## EXERCISE BRIEF
Print the passage on New York City building codes and permits verbatim, beginning at the words "Without a permit, you" and stopping after "proper legal channels.".

## EXCERPTED PASSAGE
☆ ☆ ☆ ☆ ☆

If you are not familiar with New York City building codes, you may be confused by what is required of you. The code you use depends on what year your building was constructed and whether or not it has ever been upgraded to the current code.
New York City adopted a customized version of the 2003 International Building Code (IBC) in 2008. Any buildings constructed prior to 2008 that have not been upgraded continue to use the 1968 or older building code. New or upgraded buildings use the 2014 version of the NYC Building Code.
What type of work requires a Department of Buildings permit?
Generally, in New York you must get a building permit for such projects as construction, demolition, plumbing work, paving, and more. However, some minor alterations or ordinary repairs do not require a work permit.
If you are still unsure about whether or not you need a permit, call us at (212) 563-6760. We will help you get all the necessary approvals and permits to complete your project.
What happens if I don’t get a permit for my work?
Without a permit, you could receive a “Stop Work Order” and face violations, summonses, court appearances, and fines. Not getting the proper permits at the outset could also end up being a lot more costly and time-consuming than following the proper legal channels.
What information do I need to have to get my permits?
For starters, you will need to submit signed and sealed drawings, the projected cost of construction (which affects the cost of permits), and a few other items with your application. There are also many special cases when it comes to building permits. For example, depending on the age of the building in question, the Department of Buildings may require an asbestos investigation prior to filing for permits; you will need to supply the results of that investigation along with your architectural drawings. And if your building is landmarked, you will also need to acquire a separate permit from the Landmarks Preservation Commission.

☆ ☆ ☆ ☆ ☆

## MATERIAL
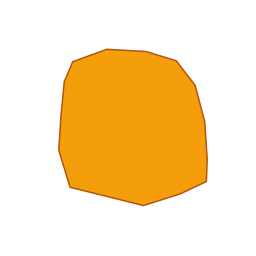 the border of Derby, rotated 331°
{"feature_id": "GBR-2058", "entity_name": "Derby", "entity_type": "Unitary Authority", "adm_level": 1, "iso_a3": "GBR", "parent_name": "United Kingdom", "parent_adm1": "", "projection": "mercator", "projection_center": [-1.464, 52.89], "detail": "fine", "context": "isolated", "style": "filled", "palette": "amber", "viewbox_px": 256, "rotation_deg": 331, "n_neighbors": 0, "source": "natural_earth", "source_scale": "10m", "svg_char_len": 340}
<svg xmlns="http://www.w3.org/2000/svg" viewBox="0 0 256 256"><g transform="rotate(331 128 128)"><path d="M111.9,43.2L147.6,48.9L180.9,69.9L202.8,92.7L207.4,123.3L198.2,159.5L182.1,193.8L170.6,212.8L141.8,210.9L103.9,203.3L48.6,151.8L56.7,113.8L75.1,85.2L94.7,56.6L111.9,43.2Z" fill="#f59e0b" stroke="#b45309" stroke-width="1.5"/></g></svg>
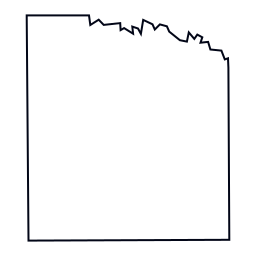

☆ ☆ ☆ ☆ ☆

## EXERCISE OUTPUT
Without a permit, you could receive a “Stop Work Order” and face violations, summonses, court appearances, and fines. Not getting the proper permits at the outset could also end up being a lot more costly and time-consuming than following the proper legal channels.